- **Work instruction**: The lines from the start of the data through the line containing "販売すると見せかける偽通販" are to be reproduced exactly, both ends included.

== Recorded data ==

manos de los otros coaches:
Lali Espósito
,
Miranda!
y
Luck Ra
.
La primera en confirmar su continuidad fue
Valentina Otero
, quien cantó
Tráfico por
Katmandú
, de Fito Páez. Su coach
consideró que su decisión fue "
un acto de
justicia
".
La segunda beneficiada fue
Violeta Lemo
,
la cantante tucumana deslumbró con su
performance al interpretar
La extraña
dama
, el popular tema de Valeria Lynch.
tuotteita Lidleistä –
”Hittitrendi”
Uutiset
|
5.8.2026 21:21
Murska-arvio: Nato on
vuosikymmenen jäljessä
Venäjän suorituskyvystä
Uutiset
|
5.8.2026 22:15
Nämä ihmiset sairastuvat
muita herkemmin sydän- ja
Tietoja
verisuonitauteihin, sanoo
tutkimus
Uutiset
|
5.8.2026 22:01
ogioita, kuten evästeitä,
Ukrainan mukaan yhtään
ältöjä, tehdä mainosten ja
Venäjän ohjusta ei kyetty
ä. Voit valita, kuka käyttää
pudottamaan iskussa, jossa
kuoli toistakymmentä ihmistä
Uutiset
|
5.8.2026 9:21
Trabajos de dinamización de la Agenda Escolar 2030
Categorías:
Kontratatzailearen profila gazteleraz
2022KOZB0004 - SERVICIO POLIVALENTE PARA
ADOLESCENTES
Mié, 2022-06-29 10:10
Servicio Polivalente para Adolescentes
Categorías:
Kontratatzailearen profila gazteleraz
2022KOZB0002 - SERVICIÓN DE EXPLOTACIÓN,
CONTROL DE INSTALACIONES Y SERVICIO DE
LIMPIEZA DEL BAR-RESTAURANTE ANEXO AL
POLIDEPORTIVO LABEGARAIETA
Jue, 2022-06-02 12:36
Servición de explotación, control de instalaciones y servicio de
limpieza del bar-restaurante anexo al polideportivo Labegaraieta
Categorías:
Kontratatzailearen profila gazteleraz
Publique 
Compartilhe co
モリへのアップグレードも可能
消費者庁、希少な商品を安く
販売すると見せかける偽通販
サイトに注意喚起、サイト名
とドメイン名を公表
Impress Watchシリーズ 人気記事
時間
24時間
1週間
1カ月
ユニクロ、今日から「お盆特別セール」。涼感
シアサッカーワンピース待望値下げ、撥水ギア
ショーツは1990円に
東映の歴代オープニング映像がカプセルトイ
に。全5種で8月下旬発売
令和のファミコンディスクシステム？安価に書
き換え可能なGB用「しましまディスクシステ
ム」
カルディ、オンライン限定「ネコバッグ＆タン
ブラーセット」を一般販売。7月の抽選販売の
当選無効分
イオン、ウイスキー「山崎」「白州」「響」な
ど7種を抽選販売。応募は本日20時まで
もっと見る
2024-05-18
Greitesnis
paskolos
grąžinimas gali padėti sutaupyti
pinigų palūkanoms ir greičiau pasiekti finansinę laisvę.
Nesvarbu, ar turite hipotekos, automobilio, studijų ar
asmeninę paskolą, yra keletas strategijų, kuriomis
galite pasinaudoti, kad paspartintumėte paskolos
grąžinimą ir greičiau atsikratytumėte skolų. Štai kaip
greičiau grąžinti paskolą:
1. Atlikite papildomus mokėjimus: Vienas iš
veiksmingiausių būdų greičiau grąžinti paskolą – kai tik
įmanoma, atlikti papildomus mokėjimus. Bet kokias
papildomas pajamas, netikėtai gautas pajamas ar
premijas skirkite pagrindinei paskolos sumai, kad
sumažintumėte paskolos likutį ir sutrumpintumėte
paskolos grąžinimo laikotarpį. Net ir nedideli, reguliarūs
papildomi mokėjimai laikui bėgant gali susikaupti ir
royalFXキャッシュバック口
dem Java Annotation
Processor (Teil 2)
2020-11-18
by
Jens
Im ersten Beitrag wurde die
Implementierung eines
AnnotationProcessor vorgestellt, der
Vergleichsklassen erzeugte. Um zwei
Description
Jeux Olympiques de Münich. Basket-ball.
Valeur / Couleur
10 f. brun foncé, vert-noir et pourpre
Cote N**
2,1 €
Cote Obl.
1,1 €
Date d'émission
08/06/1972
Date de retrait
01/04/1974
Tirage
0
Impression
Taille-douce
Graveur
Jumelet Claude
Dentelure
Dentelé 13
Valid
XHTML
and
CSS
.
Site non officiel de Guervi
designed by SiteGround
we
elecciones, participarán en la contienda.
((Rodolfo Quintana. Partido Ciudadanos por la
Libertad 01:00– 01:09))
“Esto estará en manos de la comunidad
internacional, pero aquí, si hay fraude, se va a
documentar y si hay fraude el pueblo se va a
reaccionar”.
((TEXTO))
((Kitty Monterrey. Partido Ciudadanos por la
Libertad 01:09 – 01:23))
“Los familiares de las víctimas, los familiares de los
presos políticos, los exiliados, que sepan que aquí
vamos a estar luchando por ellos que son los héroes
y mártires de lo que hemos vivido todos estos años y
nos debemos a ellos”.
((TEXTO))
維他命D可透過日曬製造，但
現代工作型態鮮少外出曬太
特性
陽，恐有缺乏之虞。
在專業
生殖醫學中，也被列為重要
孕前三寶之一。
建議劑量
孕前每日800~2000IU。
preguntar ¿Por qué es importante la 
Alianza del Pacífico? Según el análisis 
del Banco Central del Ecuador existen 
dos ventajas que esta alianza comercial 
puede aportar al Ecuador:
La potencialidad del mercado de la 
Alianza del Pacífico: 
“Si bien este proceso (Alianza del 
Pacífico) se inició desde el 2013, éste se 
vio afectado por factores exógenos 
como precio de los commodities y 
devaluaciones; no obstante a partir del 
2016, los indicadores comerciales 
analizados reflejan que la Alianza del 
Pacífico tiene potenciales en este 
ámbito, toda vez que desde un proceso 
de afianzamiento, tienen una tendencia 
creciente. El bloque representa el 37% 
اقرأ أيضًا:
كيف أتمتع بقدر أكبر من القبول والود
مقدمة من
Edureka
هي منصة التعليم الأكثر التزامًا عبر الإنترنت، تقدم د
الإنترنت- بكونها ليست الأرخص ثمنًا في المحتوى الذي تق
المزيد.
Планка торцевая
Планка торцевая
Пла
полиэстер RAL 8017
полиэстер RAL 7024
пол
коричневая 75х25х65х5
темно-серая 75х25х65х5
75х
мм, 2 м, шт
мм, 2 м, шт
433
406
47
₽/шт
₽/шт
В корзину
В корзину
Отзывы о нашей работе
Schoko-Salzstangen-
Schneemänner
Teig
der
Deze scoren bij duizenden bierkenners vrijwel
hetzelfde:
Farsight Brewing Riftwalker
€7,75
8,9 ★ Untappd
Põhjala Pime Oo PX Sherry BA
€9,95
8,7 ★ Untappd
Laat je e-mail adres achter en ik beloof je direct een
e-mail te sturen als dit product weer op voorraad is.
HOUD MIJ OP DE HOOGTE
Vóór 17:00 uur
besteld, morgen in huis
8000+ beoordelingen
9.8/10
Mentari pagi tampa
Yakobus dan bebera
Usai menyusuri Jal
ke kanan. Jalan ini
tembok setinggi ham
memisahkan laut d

===

- **Final answer**:
manos de los otros coaches:
Lali Espósito
,
Miranda!
y
Luck Ra
.
La primera en confirmar su continuidad fue
Valentina Otero
, quien cantó
Tráfico por
Katmandú
, de Fito Páez. Su coach
consideró que su decisión fue "
un acto de
justicia
".
La segunda beneficiada fue
Violeta Lemo
,
la cantante tucumana deslumbró con su
performance al interpretar
La extraña
dama
, el popular tema de Valeria Lynch.
tuotteita Lidleistä –
”Hittitrendi”
Uutiset
|
5.8.2026 21:21
Murska-arvio: Nato on
vuosikymmenen jäljessä
Venäjän suorituskyvystä
Uutiset
|
5.8.2026 22:15
Nämä ihmiset sairastuvat
muita herkemmin sydän- ja
Tietoja
verisuonitauteihin, sanoo
tutkimus
Uutiset
|
5.8.2026 22:01
ogioita, kuten evästeitä,
Ukrainan mukaan yhtään
ältöjä, tehdä mainosten ja
Venäjän ohjusta ei kyetty
ä. Voit valita, kuka käyttää
pudottamaan iskussa, jossa
kuoli toistakymmentä ihmistä
Uutiset
|
5.8.2026 9:21
Trabajos de dinamización de la Agenda Escolar 2030
Categorías:
Kontratatzailearen profila gazteleraz
2022KOZB0004 - SERVICIO POLIVALENTE PARA
ADOLESCENTES
Mié, 2022-06-29 10:10
Servicio Polivalente para Adolescentes
Categorías:
Kontratatzailearen profila gazteleraz
2022KOZB0002 - SERVICIÓN DE EXPLOTACIÓN,
CONTROL DE INSTALACIONES Y SERVICIO DE
LIMPIEZA DEL BAR-RESTAURANTE ANEXO AL
POLIDEPORTIVO LABEGARAIETA
Jue, 2022-06-02 12:36
Servición de explotación, control de instalaciones y servicio de
limpieza del bar-restaurante anexo al polideportivo Labegaraieta
Categorías:
Kontratatzailearen profila gazteleraz
Publique 
Compartilhe co
モリへのアップグレードも可能
消費者庁、希少な商品を安く
販売すると見せかける偽通販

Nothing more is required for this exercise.